Gebed in grote verdrukking
1Een gebed van David.
HEERE, neig Uw oor, verhoor mij,
want ik ben ellendig en arm.
2Bewaar mijn ziel, want ik ben Uw gunsteling;
U, mijn God, verlos Uw dienaar, die op U vertrouwt.
3Wees mij genadig, Heere,
want ik roep tot U de hele dag.
4Verblijd de ziel van Uw dienaar,
want tot U, Heere, hef ik mijn ziel op.
5U, Heere, bent immers goed, mild om te vergeven
en rijk aan goedertierenheid voor allen die U aanroepen.

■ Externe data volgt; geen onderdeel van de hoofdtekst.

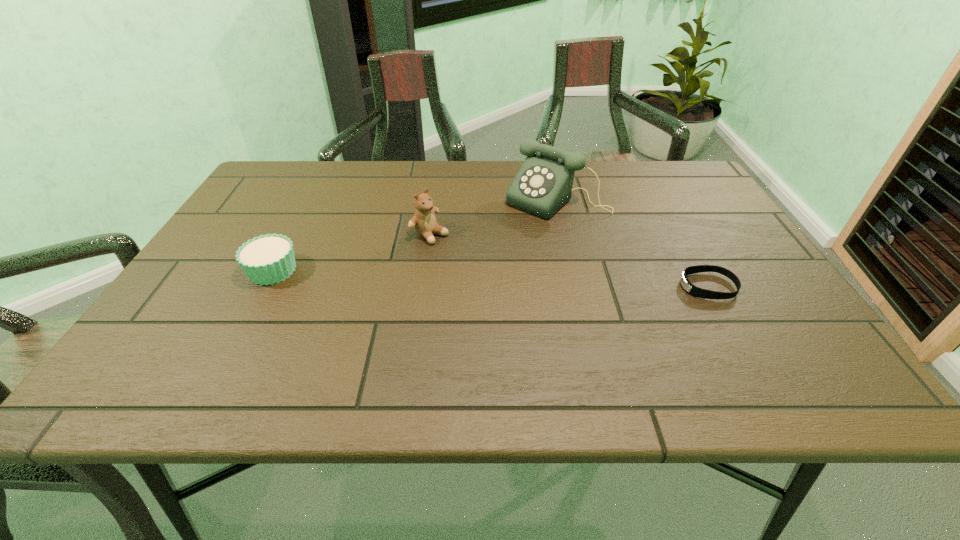
Locate an element on the screen. This screenshot has height=540, width=960. vacant area that lies between the telephone and the leftmost object is located at coordinates (415, 235).

This screenshot has height=540, width=960. I want to click on free spot between the third object from right to left and the cupcake, so click(351, 252).

At what (x,y) coordinates should I click in order to perform the action: click on unoccupied position between the third shortest object and the leftmost object. Please return your answer as a coordinate pair (x, y). Image resolution: width=960 pixels, height=540 pixels. Looking at the image, I should click on (351, 252).

Identify the location of vacant area between the leftmost object and the shortest object. This screenshot has height=540, width=960. (491, 278).

Identify the location of free space between the tallest object and the shortest object. coord(633,243).

Locate an element on the screen. free space between the telephone and the shortest object is located at coordinates (633, 243).

Locate an element on the screen. Image resolution: width=960 pixels, height=540 pixels. empty space that is in between the third object from left to right and the wristband is located at coordinates (633, 243).

Select which object appears as the second closest to the shortest object. Please provide its 2D coordinates. Your answer should be formatted as a tuple, i.e. [(x, y)], where the tuple contains the x and y coordinates of a point satisfying the conditions above.

[(424, 222)]

Locate an element on the screen. Image resolution: width=960 pixels, height=540 pixels. the second closest object to the second object from right to left is located at coordinates (691, 289).

This screenshot has height=540, width=960. Identify the location of vacant space that satisfies the following two spatial constraints: 1. on the back side of the farthest object; 2. on the left side of the second farthest object. (435, 200).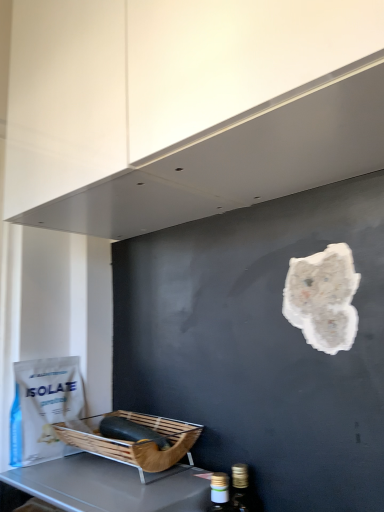
Question: Does wooden basket at lower left have a larger size compared to white matte paper bag at lower left?

Choices:
 (A) yes
 (B) no

Answer: (A)

Question: Can you confirm if wooden basket at lower left is taller than white matte paper bag at lower left?

Choices:
 (A) no
 (B) yes

Answer: (A)

Question: From a real-world perspective, is wooden basket at lower left over white matte paper bag at lower left?

Choices:
 (A) no
 (B) yes

Answer: (A)

Question: Considering the relative positions of wooden basket at lower left and white matte paper bag at lower left in the image provided, is wooden basket at lower left in front of white matte paper bag at lower left?

Choices:
 (A) no
 (B) yes

Answer: (B)

Question: Is wooden basket at lower left placed right next to white matte paper bag at lower left?

Choices:
 (A) yes
 (B) no

Answer: (B)

Question: Is wooden basket at lower left smaller than white matte paper bag at lower left?

Choices:
 (A) yes
 (B) no

Answer: (B)

Question: Can you confirm if brown woven basket at lower left is smaller than white matte exhaust hood at upper center?

Choices:
 (A) no
 (B) yes

Answer: (B)

Question: Is brown woven basket at lower left positioned behind white matte exhaust hood at upper center?

Choices:
 (A) no
 (B) yes

Answer: (B)

Question: Considering the relative sizes of brown woven basket at lower left and white matte exhaust hood at upper center in the image provided, is brown woven basket at lower left thinner than white matte exhaust hood at upper center?

Choices:
 (A) no
 (B) yes

Answer: (B)

Question: Considering the relative sizes of brown woven basket at lower left and white matte exhaust hood at upper center in the image provided, is brown woven basket at lower left shorter than white matte exhaust hood at upper center?

Choices:
 (A) no
 (B) yes

Answer: (B)

Question: From a real-world perspective, is brown woven basket at lower left under white matte exhaust hood at upper center?

Choices:
 (A) yes
 (B) no

Answer: (A)

Question: Is brown woven basket at lower left closer to the viewer compared to white matte exhaust hood at upper center?

Choices:
 (A) yes
 (B) no

Answer: (B)

Question: From a real-world perspective, does brown woven basket at lower left sit lower than white matte paper bag at lower left?

Choices:
 (A) no
 (B) yes

Answer: (B)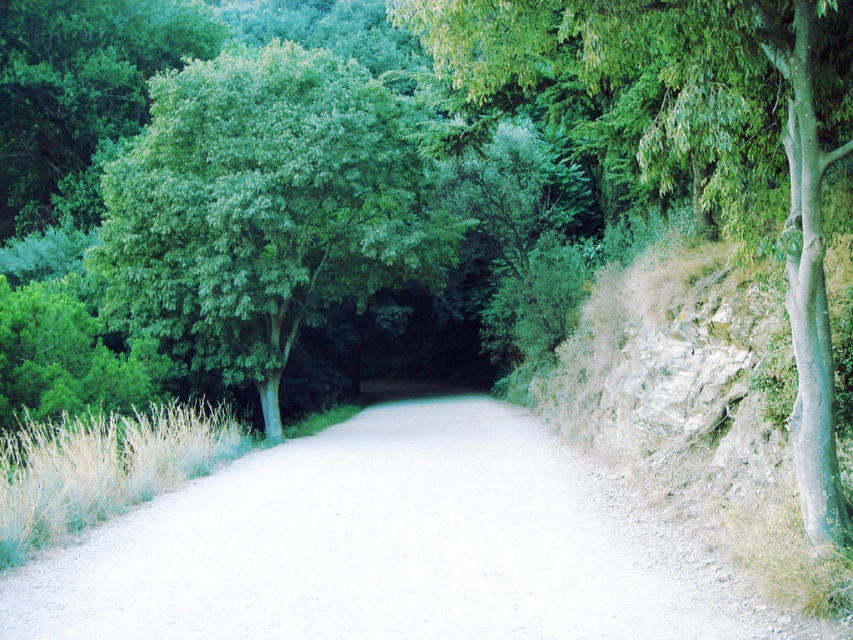
You are a hiker planning to walk along the gray gravel path at center. You notice the green leafy tree at center nearby. Which object takes up more space in the scene?

The green leafy tree at center takes up more space in the scene than the gray gravel path at center.

You are standing at the point with coordinates 0.5, 0.5 in the image. Which direction should you move to reach the green leafy tree at center?

Since the green leafy tree at center is located at point (263,209) and you are at (426,320), you should move towards the lower left direction to reach it.

You are standing at the viewer position in the forest scene. There is a point at coordinates point (521, 627). If you want to place a 3 meter long wooden bench along the path, can you fit it between the point and your current position?

The distance between the point (521, 627) and the viewer is 5.92 meters. Since the bench is 3 meters long, there is enough space to place it between the point and your current position.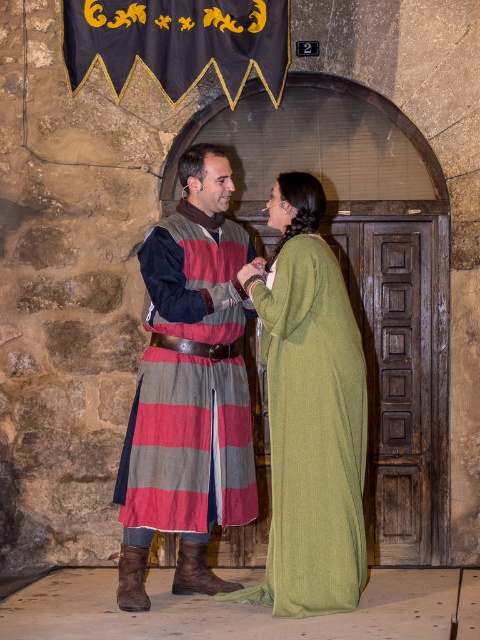
Question: Can you confirm if striped wool tunic at center is thinner than green woolen dress at center?

Choices:
 (A) yes
 (B) no

Answer: (A)

Question: Which object appears closest to the camera in this image?

Choices:
 (A) striped wool tunic at center
 (B) green woolen dress at center

Answer: (B)

Question: Does striped wool tunic at center have a lesser width compared to green woolen dress at center?

Choices:
 (A) yes
 (B) no

Answer: (A)

Question: Which point is closer to the camera taking this photo?

Choices:
 (A) (283, 476)
 (B) (171, 490)

Answer: (A)

Question: Is striped wool tunic at center above green woolen dress at center?

Choices:
 (A) yes
 (B) no

Answer: (A)

Question: Which point is farther from the camera taking this photo?

Choices:
 (A) (285, 269)
 (B) (126, 460)

Answer: (B)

6HEERE, neem mijn gebed ter ore,
sla acht op mijn luide smeekbeden.
7In de dag van mijn benauwdheid roep ik U aan,
want U verhoort mij.
8Onder de goden is niemand U gelijk, Heere;
werken als de Uwe zijn er niet.
9Al de heidenvolken, die U gemaakt hebt, Heere,
zullen komen, zich voor Uw aangezicht neerbuigen
en Uw Naam eren.
10Want U bent groot en doet wonderen,
U bent God, U alleen.
11Leer mij, HEERE, Uw weg,
ik zal in Uw waarheid wandelen,
maak mijn hart één om Uw Naam te vrezen.
12Heere, mijn God, ik zal U loven met heel mijn hart,
ik zal Uw Naam voor eeuwig eren.
13Want Uw goedertierenheid is groot over mij,
U hebt mijn ziel aan het diepst van het graf ontrukt.
14O God, hoogmoedigen staan tegen mij op,
een horde geweldplegers staat mij naar het leven,
zij houden U niet voor ogen.
15Maar U, Heere, bent een barmhartig en genadig God,
geduldig en rijk aan goedertierenheid en trouw.
16Wend U tot mij en wees mij genadig,
geef Uw dienaar Uw kracht,
verlos de zoon van Uw dienares.
17Doe aan mij een teken ten goede;
zodat wie mij haten het zien en beschaamd worden,
wanneer Ú, HEERE, mij geholpen en getroost hebt.